Приведённый отрывок:
Джозеф ван Акен. Английская семья за чаем. 1720-е годы
Картина эклектична и наполнена множеством внутренних противоречий, что можно объяснить временем ее создания, тем, что она принадлежит к числу первых работ на данную тему. В последующих произведениях уйдет столь откровенное позирование героев, они не будут так величественно и театрально стоять, ничем не мотивируя свое поведение. Персонажи начнут взаимодействовать между собой. Никогда впоследствии художники не будут допускать явных и, казалось бы, просто невозможных несуразностей, какие допустил ван Акен: желая точно и подробно описать процесс готовящегося чаепития, он поместил в центр композиции служанку, наливающую чай. Это внесло естественность и точность в воспроизведение мизансцены, но разрушило заданную законами жанра иерархическую норму, согласно которой героями группового портрета могут быть только люди одного - высокого - социального положения. В последующие годы слуги, конечно же, будут появляться в «сценах собеседования» - у двери, за спинами главных персонажей, но никогда им не позволят вторгаться в центр композиции.
Чаепитие, само по себе занятие чрезвычайно дорогое из-за высокой стоимости импортируемого напитка, становилось настоящим элементом роскоши, так как требовало подобающих аксессуаров. Появляясь на холсте, они не столько говорили о повседневных занятиях, сколько о социальном и материальном положении своих хозяев. Эти вещи надо выделять, на них необходимо указывать, чтобы они не затерялись среди других деталей композиции. Поэтому на картине ван Акена в огромное пространство интерьера, которое дополнительно увеличивается благодаря изображенному дальнему пейзажному плану, вносится микромасштаб - масштаб натюрморта. На изящном чайном столике представлена посуда тонкого китайского фарфора, в руках у слуг серебряные кувшины и чайники, хозяйка держит чайницу, а перед ней на полу стоит специальная коробка, в которой драгоценный чай хранился под замком. Этого способа уберечь дорогостоящий чай от слуг не стеснялись: чайная коробочка (и, надо сказать, не маленькая), столь демонстративно выставленная на первый план, - такой же знак принадлежности к избранным, каким были, например, бриллианты и венецианские кружева на парадных портретах придворных дам. Театрализованная репрезентативность соседствуют с повседневными реалиями, точнее, повседневные реалии становятся частью репрезентации.
Как видим, на раннем полотне Джозефа ван Акена представлены переходные формы изображения престижных практик. Сам процесс чаепития не фиксируется, показана только подготовка к нему, многие участники продолжают величественно стоять в отдалении от стола. Художник еще не рискует построить рассказ о социальном статусе своих персонажей, опираясь только на изображение гастрономической практики. Он подкрепляет социальную репрезентацию другой, более привычной «системой доказательств»: дома, парки, колонны, скульптура, величественная неподвижность моделей. Микромасштаб предметов, который предполагает умение ценить миниатюрное и изящное, дополняется грандиозным масштабом, общепринятым при демонстрации человеческой значимости.

Предоставленные материалы:
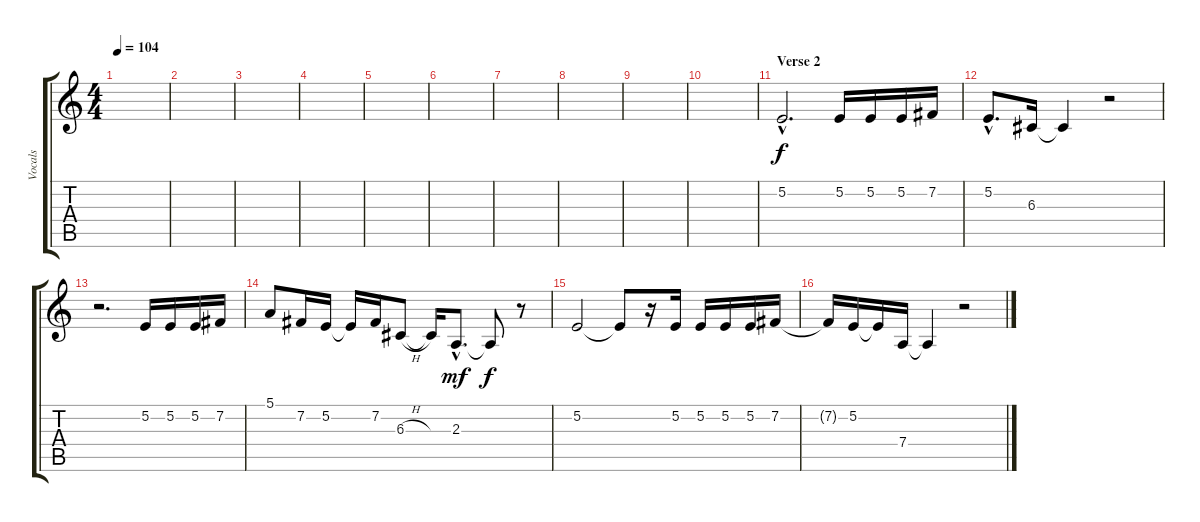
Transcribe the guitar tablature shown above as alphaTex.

\track ("Vocals" "Vocals") {instrument clarinet}
\staff {score tabs}
\tuning (E4 B3 G3 D3 A2 E2) {hide}
\ts (4 4)
\tempo 104
\clef g2
\ks c
|
|
|
|
|
|
|
|
|
|
\section ("" "Verse 2")
5.2{hac}.2{d} 5.2.16 5.2.16 5.2.16 7.2.16 |
5.2{hac}.8{d} 6.3.16 6.3{t}.4 r.2 |
r.2{d} 5.2.16 5.2.16 5.2.16 7.2.16 |
5.1.8 7.2.16 5.2.16 5.2{t}.16 7.2.16 6.3{h}.8 6.3{t}.16 2.3{hac}.8{d dy mf} 2.3{t}.8{dy f} r.8 |
5.2.2 5.2{t}.8 r.16 5.2.16 5.2.16 5.2.16 5.2.16 7.2.16 |
7.2{t}.16 5.2.16 5.2{t}.16 7.4.16 7.4{t}.4 r.2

Что нужно сделать:
**A)** Кого, согласно отрывку о картине ван Акена, художник поместил в центр композиции?
**B)** Продолжите рассуждение о картине ван Акена «Английская семья за чаем», начав сразу после последнего предложения отрывка.
Строки — самостоятельный материал, к отрывку они не относятся.

Ответы к заданиям:
**A)** Служанку, наливающую чай.

**B)**
Параллельно с этим произведением, примерно в то же время, художник пишет картину «Чаепитие» (A Tea Party), на которой данное занятие предстает в другом виде - как сугубо обыденное, семейное.

Джозеф ван Акен. Чаепитие. 1720-е годы
Действие на картине происходит утром, о чем свидетельствует халат и колпак хозяина, баньяны дам. Это один из первых «халатных» портретов в истории английской живописи.
В Европе мужские халаты вошли в моду в 1690-х гг. На полотнах английских портретистов они будут особенно часто появляться во второй половине XVIII - начале XIX в., но в живописи первой половины XVIII столетия они еще единичны. Элегантная и дорогая, но все же домашняя одежда надевалась, как правило, в утренние часы. В халате могли также принимать близких друзей. Однако в целом пространство и время их использования было ограниченным, и предписанные этикетные нормы соблюдались чрезвычайно строго. Появление халата на картине - особый знак, осознанная демонстрация мира приватности.
Зрителя впускают в гостиную не в тот момент, когда все персонажи надели парадные одежды и заняли величественные позы (как это мы видели на первой картине ван Акена). Художник делает все возможное, чтобы уверить зрителя в том, что перед ним приоткрыли картины повседневного, закрытого, почти интимного времяпрепровождения. Люди на картине не позируют, они естественны и раскрепощены. Здесь нет одеревенелости прямых спин, величавых поз: расслабленно опирается на спинку стула хозяин, обращаясь через плечо к входящей горничной; мужчина, стоящий у стола, что-то показывает пожилой даме, а другая дама бросает реплику в сторону мальчика-слуги. Каждый персонаж взаимодействует не только с предметами, но и с людьми, с теми, кто стоит, сидит, проходит рядом. Композиционно этот момент взаимодействий тщательно продуман и увязан в единую мизансцену. Никто из заказчиков как бы «не замечает» художника. О выстроенном, почти театральном мизансцинировании изображенной сцены «проговаривается» только строго фронтальная композиция, старательно ориентированная на зрителя.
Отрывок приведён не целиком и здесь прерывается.